In the early fourteenth century Newtown was a thriving town; during 1344 the borough was assessed at twice the value of Newport. Its busy and important harbour, which is now just a mud flat at the end of a woodland walk, was regarded as the safest in the Island.
In an effort to save the town Elizabeth I gave parliamentary representation to the borough in 1584 and Newtown continued to elect two members of parliament for the next 250 years. But in 1832 it was declared a ‘rotten borough’ and disenfranchised.

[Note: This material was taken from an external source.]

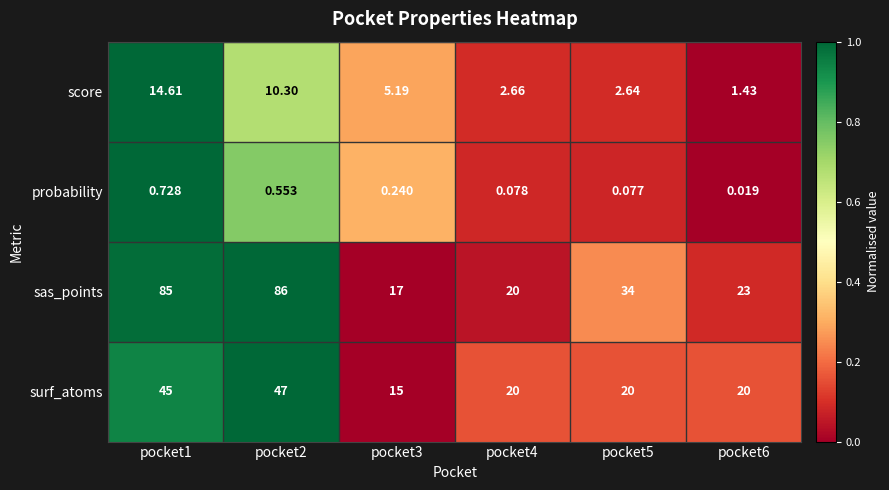

Is the value of sas_points at pocket1 greater than the value of score at pocket3?

Yes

There are a handful of houses, a Victorian church and the old Town Hall, which was saved by an anonymous group called ‘The Ferguson Gang’ and given to the fledgling National Trust in the 1930s. Built of brick with stone dressings, the Hall was rebuilt in around 1699 on the foundations of an earlier building. The Gothic fenestration and four columned portico on the North front were probably added around the end of the l8th century.
On the estuary you can still see the great salterns where the seawater was evaporated to produce sea salt, and there were famous oyster beds. Now yachts visit the moorings and there are lovely walks around the estuary.